- **EXERCISE REQUIREMENTS**:
Below are the records; copy every line in them that holds the string "paint".

Saved entries:
★ ★ ★
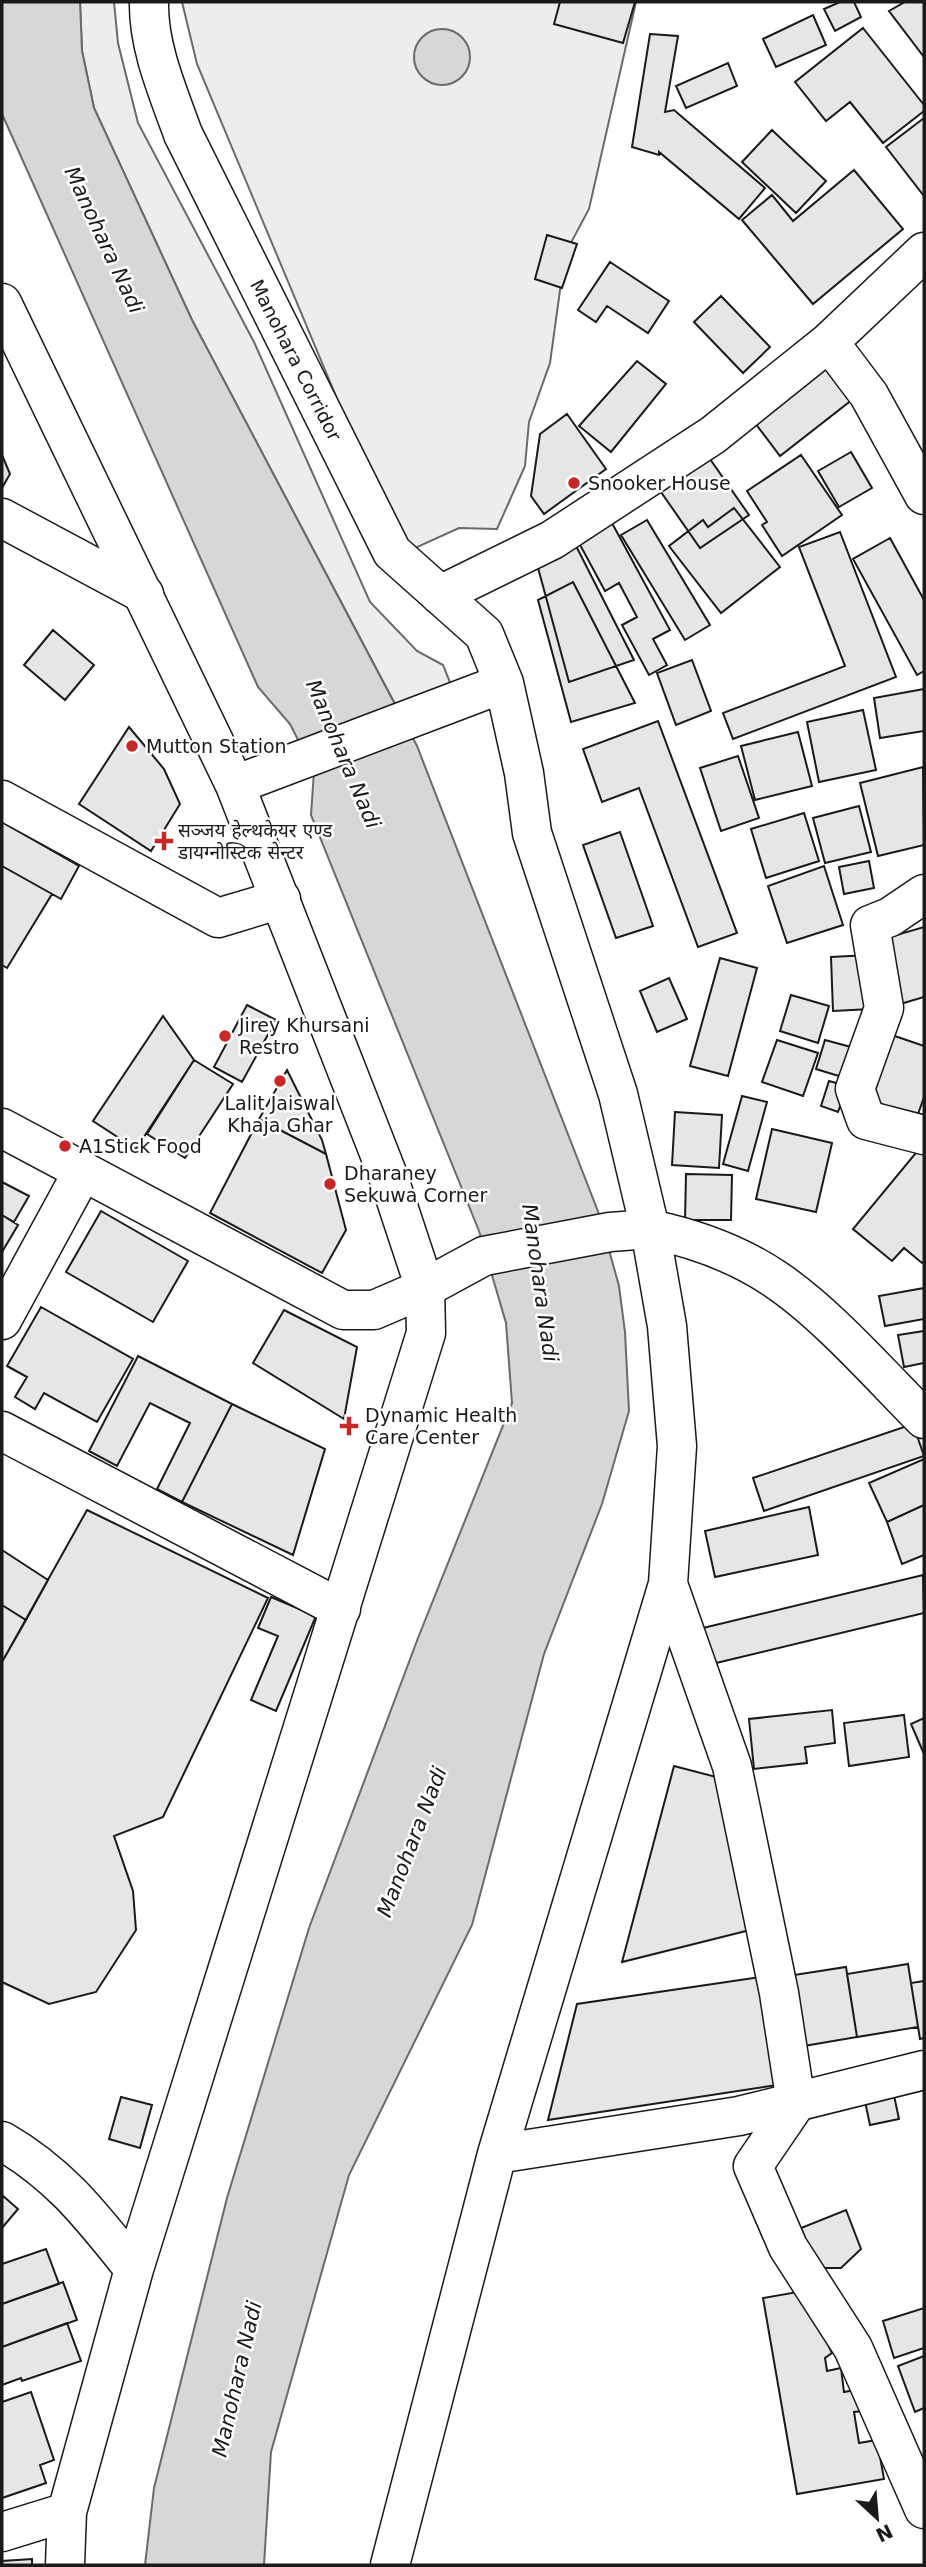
<svg xmlns="http://www.w3.org/2000/svg" width="926" height="2567" viewBox="0 0 926 2567" font-family="'DejaVu Sans','Noto Sans Devanagari',sans-serif">
<rect width="100%" height="100%" fill="#fff"/>
<path fill="#ededed" stroke="#6a6a6a" stroke-width="2" d="M80,2H114L118,43L138,123L254,342L370,602L417,651L443,665L451,685L395,704L192,320L94,108L82,51Z
M182,2H636L589,209L565,254L550,363L529,422L525,466L497,529L459,528L402,554L197,64Z"/>
<path fill="#d7d7d7" stroke="#6a6a6a" stroke-width="2" d="M2,2H80L82,51L94,108L192,320L417,746L599,1214L619,1286L625,1332L629,1411L602,1504L544,1654L472,1925L349,2175L271,2452L264,2565H145L154,2488L227,2198L309,1928L418,1638L512,1403L506,1323L479,1231L311,815L314,771L290,724L258,687L2,114Z
M414 57a28 28 0 1 1 56 0a28 28 0 1 1-56 0Z"/>
<path fill="#e6e6e6" stroke="#1a1a1a" stroke-width="2" d="M560,2H635L623,43L554,24Z
M840,2H854L861,17L835,31L824,9Z
M905,2H924V57L889,11Z
M813,15L826,45L776,67L763,39Z
M863,28L924,105V111L883,143L850,102L826,121L795,82Z
M650,34L678,36L665,112L674,110L765,188L739,219L659,152V155L632,147Z
M728,63L737,86L686,108L676,86Z
M924,118V196L886,147Z
M772,130L826,181L796,213L742,162Z
M854,170L903,229L813,304L742,220L772,195L793,221Z
M547,235L577,244L562,288L535,279Z
M610,262L669,301L648,333L607,306L596,322L578,310Z
M721,296L770,347L743,373L694,322Z
M637,361L666,384L611,452L579,426Z
M825,363L853,399L780,456L752,419Z
M567,414L606,469L544,514L531,496L540,434Z
M851,452L872,488L839,507L818,471Z
M2,455L10,474L2,488Z
M801,455L842,515L782,556L762,525L767,522L747,491Z
M710,459L749,515L700,548L661,492Z
M734,508L780,567L721,613L669,546L703,520L708,527Z
M606,512L670,630L653,639L667,665L649,675L622,625L637,617L619,583L605,591L572,530Z
M647,520L710,625L685,640L621,535Z
M840,532L896,677L733,739L723,713L845,666L799,547Z
M572,538L634,660L569,682L534,553Z
M890,538L924,600V671L917,675L853,559Z
M573,582L635,703L571,722L538,600Z
M53,630L94,665L65,700L24,665Z
M692,660L711,711L676,725L657,673Z
M924,689V731L880,738L874,698Z
M863,710L876,770L819,782L807,722Z
M658,721L737,933L698,947L639,788L602,802L583,749Z
M129,727L164,769L180,804L151,851L79,804Z
M798,732L812,786L755,800L741,746Z
M738,756L759,818L721,831L700,768Z
M923,767L924,845L878,856L860,783Z
M859,806L871,852L825,863L813,818Z
M804,813L819,861L766,878L751,829Z
M2,822L79,866L61,899L2,866Z
M620,832L653,926L616,938L583,845Z
M869,861L874,888L844,894L839,867Z
M2,866L52,894L7,968L2,965Z
M824,866L843,925L787,943L768,886Z
M924,927V997L897,1005L879,940Z
M869,955L871,1009L833,1011L831,957Z
M720,958L757,968L728,1076L690,1066Z
M669,978L687,1019L657,1032L640,991Z
M791,995L829,1006L818,1043L780,1031Z
M247,1005L276,1020L242,1082L214,1067Z
M163,1016L194,1060L136,1149L93,1121Z
M889,1034L924,1046V1097L917,1117L867,1099Z
M777,1040L818,1053L803,1096L762,1082Z
M825,1040L851,1047L842,1077L816,1069Z
M194,1060L233,1084L185,1158L147,1134Z
M287,1070L322,1140L326,1154L259,1119Z
M829,1081L847,1086L838,1112L821,1106Z
M742,1096L767,1102L748,1171L723,1164Z
M675,1112L722,1115L719,1168L672,1165Z
M259,1119L326,1154L346,1230L322,1273L210,1213Z
M772,1129L832,1143L816,1212L756,1199Z
M924,1143V1261L922,1263L904,1248L892,1261L853,1229Z
M686,1174L732,1175L731,1220H685Z
M2,1182L29,1196L14,1222L2,1215Z
M101,1211L188,1261L153,1322L66,1272Z
M2,1215L18,1225L2,1252Z
M924,1288V1319L885,1326L879,1296Z
M41,1307L133,1359L97,1422L44,1393L35,1409L15,1397L27,1377L7,1366Z
M284,1310L357,1347L344,1419L253,1363Z
M924,1331V1363L904,1367L898,1335Z
M138,1356L232,1404L182,1502L157,1489L190,1423L150,1403L117,1466L89,1451Z
M232,1404L325,1449L293,1555L182,1502Z
M913,1424L924,1456L764,1511L753,1478Z
M924,1459V1505L887,1522L869,1483Z
M924,1505V1555L902,1564L887,1522Z
M809,1507L818,1555L715,1577L705,1531Z
M87,1510L268,1598L163,1817L114,1836L133,1891L136,1930L96,1992L49,2004L2,1982V1662Z
M2,1550L48,1580L26,1620L2,1605Z
M923,1575L924,1613L712,1664L703,1628Z
M271,1597L316,1616L276,1711L251,1700L278,1636L258,1628Z
M2,1605L26,1620L2,1662Z
M832,1710L835,1743L805,1747L807,1763L754,1769L749,1719Z
M904,1715L909,1757L849,1766L844,1723Z
M924,1718V1754L911,1724Z
M674,1766L724,1779L762,1927L622,1962Z
M908,1964L918,2027L857,2037L847,1974Z
M846,1967L857,2037L792,2048L781,1977Z
M768,1976L784,2084L548,2120L577,2004Z
M924,1981V2038L920,2039L911,1983Z
M892,2086L899,2119L870,2125L863,2092Z
M121,2097L152,2105L140,2148L109,2139Z
M2,2195L18,2209L2,2228Z
M846,2210L861,2249L841,2268H817L801,2228Z
M46,2249L59,2284L2,2304V2264Z
M63,2282L77,2320L2,2347V2304Z
M803,2291L832,2353L825,2358L827,2371L841,2368L844,2392L860,2389L863,2411L854,2412L859,2443L877,2440L884,2479L797,2494L763,2298Z
M924,2308V2348L894,2358L883,2321Z
M67,2323L81,2361L22,2381L21,2378L2,2385V2347Z
M924,2356V2408L915,2412L898,2366Z
M31,2392L54,2460L40,2465L46,2483L2,2498V2402Z
M32,2559V2565H2V2561Z"/>
<g fill="none" stroke-linecap="round" stroke-linejoin="round">
<defs>
<path id="minor" d="M829,342L869,395L924,495
M2,518L144,594
M440,595L552,540L713,435L829,342L924,252
M2,800L218,918L281,899
M924,894L890,917L870,925L884,1008L855,1089L866,1120L924,1135
M2,1128L343,1310H374L425,1288L426,1333L134,2269L67,2512L65,2565
M2,1320L83,1171
M2,1431L341,1609
M668,1584L732,1766L779,1993L796,2103L753,2166L788,2247L853,2348L924,2509
M2,2141C61,2175 92,2217 134,2269
M497,2154L739,2116L924,2070
M2,2532L67,2512
M390,2565L497,2154L668,1584L677,1446L667,1326L650,1229C693,1238 738,1254 775,1279C826,1313 880,1375 924,1419"/>
<path id="secondary" d="M2,303L235,785L387,1173L425,1288L484,1256L610,1232L650,1229L618,1094L532,833L524,773L504,683L484,634L392,552L183,134C168,92 148,47 149,2
M235,785L504,683"/>
</defs>
<use href="#minor" stroke="#1a1a1a" stroke-width="41"/>
<use href="#secondary" stroke="#1a1a1a" stroke-width="41"/>
<use href="#minor" stroke="#fff" stroke-width="38"/>
<use href="#secondary" stroke="#fff" stroke-width="38"/>
</g>
<g fill="#c62828" stroke="#fff" stroke-width="2.5">
<circle cx="574" cy="483" r="7"/>
<circle cx="132" cy="746" r="7"/>
<path d="M160.5 830.5h7v7h7v7h-7v7h-7v-7h-7v-7h7z"/>
<circle cx="225" cy="1036" r="7"/>
<circle cx="280" cy="1081" r="7"/>
<circle cx="65" cy="1146" r="7"/>
<circle cx="330" cy="1184" r="7"/>
<path d="M345.5 1415.5h7v7h7v7h-7v7h-7v-7h-7v-7h7z"/>
</g>
<g text-anchor="middle" stroke-width="5" stroke-linejoin="round" paint-order="stroke">
<g font-size="19" fill="#1a1a1a" stroke="#fff">
<text transform="translate(296 360) rotate(63)" y="7">Manohara Corridor</text>
</g>
<g font-size="19" fill="#1a1a1a" stroke="#fff" text-anchor="start">
<text x="588" y="490">Snooker House</text>
<text x="146" y="753">Mutton Station</text>
<text x="178" y="837">सञ्जय हेल्थकेयर एण्ड<tspan x="178" dy="22">डायग्नोस्टिक सेन्टर</tspan></text>
<text x="239" y="1032">Jirey Khursani<tspan x="239" dy="22">Restro</tspan></text>
<text x="280" y="1110" text-anchor="middle">Lalit Jaiswal<tspan x="280" dy="22">Khaja Ghar</tspan></text>
<text x="79" y="1153">A1Stick Food</text>
<text x="344" y="1180">Dharaney<tspan x="344" dy="22">Sekuwa Corner</tspan></text>
<text x="365" y="1422">Dynamic Health<tspan x="365" dy="22">Care Center</tspan></text>
</g>
<g font-size="21" font-style="italic" fill="#1a1a1a" stroke="#fff">
<text transform="translate(104 240) rotate(65)" y="7">Manohara Nadi</text>
<text transform="translate(343 754) rotate(67)" y="7">Manohara Nadi</text>
<text transform="translate(540 1283) rotate(82)" y="7">Manohara Nadi</text>
<text transform="translate(412 1842) rotate(-69)" y="7">Manohara Nadi</text>
<text transform="translate(237 2379) rotate(-77)" y="7">Manohara Nadi</text>
</g>
</g>
<rect width="926" height="2567" fill="none" stroke="#1a1a1a" stroke-width="7"/>
<g transform="translate(877 2518) rotate(154)" stroke="#ffffff" stroke-width="5" paint-order="stroke">
<path d="M0-5L12 26L0 18L-12 26Z" fill="#1a1a1a"/>
<text y="-10" font-size="19" font-weight="bold" text-anchor="middle" fill="#1a1a1a">N</text>
</g>
</svg>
★ ★ ★
- **WRITTEN ANSWER**:
<g text-anchor="middle" stroke-width="5" stroke-linejoin="round" paint-order="stroke">
<g transform="translate(877 2518) rotate(154)" stroke="#ffffff" stroke-width="5" paint-order="stroke">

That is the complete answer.